Hello,
I am working with FASTQ files and I want to filter them based on the alignment with references sequences in FASTA format.
I decided to use QIIME2 for this. So I imported both FASTA and FASTQ files to the required format for QIIME2 (qza artifact).
- Command to import the FASTQ files to QZA:
qiime tools import \
--type 'SampleData[PairedEndSequencesWithQuality]' \
--input-path manifest_file.tsv \
--output-path query_sequences.qza \
--input-format PairedEndFastqManifestPhred33V2
- Command to import the FASTA files to QZA:
qiime tools import --input-path reference_sequences.fasta --output-path reference_sequences.qza --type 'FeatureData[Sequence]'
The problem comes when I run the command to filter the query sequences:
qiime quality-control exclude-seqs \
--i-query-sequences query_sequences.qza \
--i-reference-sequences reference_sequences.qza \
--p-method blast \
--p-perc-identity 0.90 \
--p-perc-query-aligned 0.90 \
--o-sequence-hits hits.qza \
--o-sequence-misses misses.qza
This command gave the following error:
(1/1) Invalid value for '--i-query-sequences': Expected an artifact of at
least type FeatureData[Sequence]. An artifact of type
SampleData[PairedEndSequencesWithQuality] was provided.
The type SampleData[PairedEndSequencesWithQuality]
is the one used to import the FASTQ to QZA and the typeFeatureData[Sequence]
is the one used to import the FASTA to QZA.
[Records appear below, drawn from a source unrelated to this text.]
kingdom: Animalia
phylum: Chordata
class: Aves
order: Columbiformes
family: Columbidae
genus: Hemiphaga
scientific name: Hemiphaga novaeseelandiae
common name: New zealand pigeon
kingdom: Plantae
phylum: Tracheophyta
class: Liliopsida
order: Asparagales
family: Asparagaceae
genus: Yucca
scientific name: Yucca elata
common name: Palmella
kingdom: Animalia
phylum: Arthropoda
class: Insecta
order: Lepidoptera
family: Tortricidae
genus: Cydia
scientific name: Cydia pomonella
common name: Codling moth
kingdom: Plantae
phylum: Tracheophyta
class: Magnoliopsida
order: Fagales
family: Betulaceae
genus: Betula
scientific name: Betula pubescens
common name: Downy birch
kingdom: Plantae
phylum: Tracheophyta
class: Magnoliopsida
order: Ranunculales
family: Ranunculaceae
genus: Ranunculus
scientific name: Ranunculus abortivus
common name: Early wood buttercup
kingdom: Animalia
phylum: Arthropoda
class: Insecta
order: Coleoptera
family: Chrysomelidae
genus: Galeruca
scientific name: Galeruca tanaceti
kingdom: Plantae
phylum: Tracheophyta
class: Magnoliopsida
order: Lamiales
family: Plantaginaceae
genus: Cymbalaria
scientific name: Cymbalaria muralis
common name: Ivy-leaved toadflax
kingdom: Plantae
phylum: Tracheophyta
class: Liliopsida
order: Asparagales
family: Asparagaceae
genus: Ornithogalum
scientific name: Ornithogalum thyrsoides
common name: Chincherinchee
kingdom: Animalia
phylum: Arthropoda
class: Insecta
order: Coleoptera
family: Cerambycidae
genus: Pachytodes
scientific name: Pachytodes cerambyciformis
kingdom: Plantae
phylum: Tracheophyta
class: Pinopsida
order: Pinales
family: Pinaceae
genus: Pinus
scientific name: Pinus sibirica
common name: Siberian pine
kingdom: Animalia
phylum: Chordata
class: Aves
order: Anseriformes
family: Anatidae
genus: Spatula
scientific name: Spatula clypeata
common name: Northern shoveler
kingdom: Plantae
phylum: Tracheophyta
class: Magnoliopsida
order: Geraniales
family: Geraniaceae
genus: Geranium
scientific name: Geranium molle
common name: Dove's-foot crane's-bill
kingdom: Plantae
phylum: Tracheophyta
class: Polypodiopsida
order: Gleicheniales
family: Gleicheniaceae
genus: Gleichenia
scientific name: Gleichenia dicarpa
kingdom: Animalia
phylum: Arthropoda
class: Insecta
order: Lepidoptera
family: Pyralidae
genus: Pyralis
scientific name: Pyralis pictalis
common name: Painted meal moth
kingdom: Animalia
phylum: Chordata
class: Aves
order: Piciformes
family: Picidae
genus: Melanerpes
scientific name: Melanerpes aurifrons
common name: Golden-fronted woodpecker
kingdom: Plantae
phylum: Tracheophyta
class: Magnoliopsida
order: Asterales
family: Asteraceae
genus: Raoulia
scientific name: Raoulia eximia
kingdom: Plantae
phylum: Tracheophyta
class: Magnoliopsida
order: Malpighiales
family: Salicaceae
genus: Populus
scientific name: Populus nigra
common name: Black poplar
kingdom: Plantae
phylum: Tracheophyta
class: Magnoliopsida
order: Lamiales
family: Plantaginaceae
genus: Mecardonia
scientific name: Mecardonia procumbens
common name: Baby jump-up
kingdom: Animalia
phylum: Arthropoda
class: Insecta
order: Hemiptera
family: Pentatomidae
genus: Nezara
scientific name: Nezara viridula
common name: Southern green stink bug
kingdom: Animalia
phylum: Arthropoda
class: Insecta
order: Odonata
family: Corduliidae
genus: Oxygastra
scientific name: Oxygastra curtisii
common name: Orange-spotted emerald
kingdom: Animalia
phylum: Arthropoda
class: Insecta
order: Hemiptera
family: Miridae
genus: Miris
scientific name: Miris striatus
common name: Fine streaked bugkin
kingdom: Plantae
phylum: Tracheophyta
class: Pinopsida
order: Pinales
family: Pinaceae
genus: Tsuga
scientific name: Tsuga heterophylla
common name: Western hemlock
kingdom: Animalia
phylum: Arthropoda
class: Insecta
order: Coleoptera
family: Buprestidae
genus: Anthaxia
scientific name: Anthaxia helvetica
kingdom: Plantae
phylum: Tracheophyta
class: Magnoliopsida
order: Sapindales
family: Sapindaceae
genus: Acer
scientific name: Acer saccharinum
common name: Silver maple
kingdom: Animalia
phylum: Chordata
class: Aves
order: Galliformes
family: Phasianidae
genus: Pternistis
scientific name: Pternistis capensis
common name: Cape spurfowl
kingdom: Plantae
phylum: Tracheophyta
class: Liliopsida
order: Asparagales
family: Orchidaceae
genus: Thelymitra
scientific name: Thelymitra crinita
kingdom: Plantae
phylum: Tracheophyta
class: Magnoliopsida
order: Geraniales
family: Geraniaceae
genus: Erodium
Is there a way to use qiime quality-control exclude-seqs
directly with the FASTQ files?
Thank you very much.
According to the documentation: "The exclude-seqs method aligns a set of query sequences contained in a FeatureData[Sequence] file against a set of reference sequences." Both artifacts should be fasta files, one with the features, the second one with the reference, both with the type FeatureData[Sequence].